Chegará a hora do bem maior
QUEM vai ao hospital fazer o teste ao maldito coronavírus tem sempre de aí ficar dois dias à espera do resultado e, mesmo que este seja negativo, a probabilidade de passar a infetado durante a permanência no espaço é enorme. Duas portas mais à frente, já não se garante nada. É melhor tentar outra via. Diz o médico que sustém a primeira, aquela que só abre por dentro, e segura uma máscara que se sente obrigado a oferecer. O que mais dói na pandemia é a solidão. Se as dores fizerem com que desvalorizemos o risco, podemos não voltar a ver quem mais amamos. De um momento para o outro, sem sequer nos termos despedido. Podemos passar a ser apenas um número a engrossar uma estatística feia e assustadora. Isolamo-nos hoje para não ficarmos ainda mais isolados quando já não der para dar a volta. Tem de ser.
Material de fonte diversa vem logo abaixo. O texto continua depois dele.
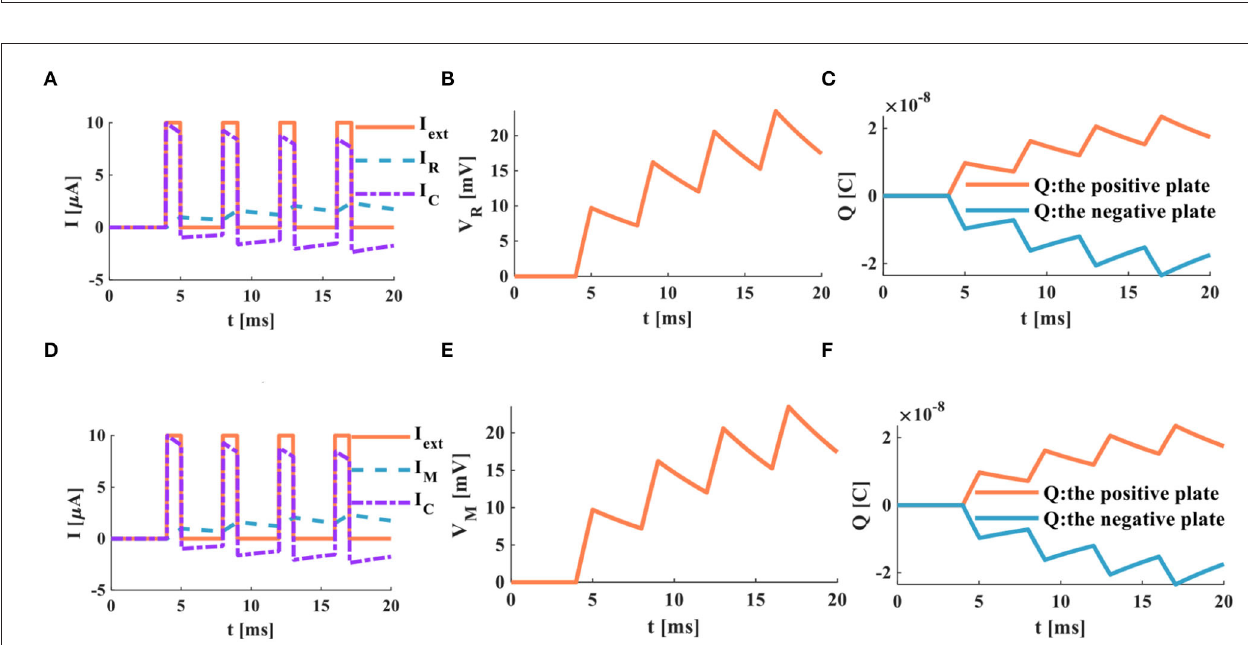
FIGURE 12 | A series of current pulses act on the RC and the MC neuron circuits (the number of the external stimuli is 4, the action time is 1,000 ms ), (A) the current flows through the resistor R and the capacitor C, (B) the membrane potential of the RC circuit, (C) the charges on the positive and negative plates in the RC circuit, (D) the current flows through the memristor M and the capacitor C, (E) the membrane potential of the MC circuit, (F) the charges on the positive and negative plates in the MC circuit.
O silêncio é ensurdecedor enquanto caminhamos na dúvida, o mesmo silêncio que nos invade da janela para dentro, interrompido de quando em vez por um carro - corajoso, imprudente ou apenas necessário - a passar. Não há risos de crianças. Não há vozes a desconversar. Nem em surdina. Não há uma bola a saltar, a bicicleta que serpenteia, entre toques aflitos de campainha, a multidão imaginária. Estamos dentro de um filme apocalíptico, com a música em crescendo a insinuar-se como o destino. Por vezes ao engano. Felizmente.
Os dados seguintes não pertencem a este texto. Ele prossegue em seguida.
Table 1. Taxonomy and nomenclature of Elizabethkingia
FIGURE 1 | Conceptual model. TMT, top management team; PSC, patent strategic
Podemos, mesmo assim, pensar no jogo? Claro que sim. Mas sem pressa. Abril está aí. Esqueçam maio, apontem para lá de junho. O futebol não voltará tão cedo, e se voltar colocará tudo em causa, trará ainda mais silêncio e solidão, e não sei se aguentaremos. Se não der para voltar em tempo útil por culpa do efeito dominó, será preciso coragem para tomar decisões no meio da falta de consensos. É altura de todos, mas sobretudo este país, sabermos escolher o bem maior, seja este qual for.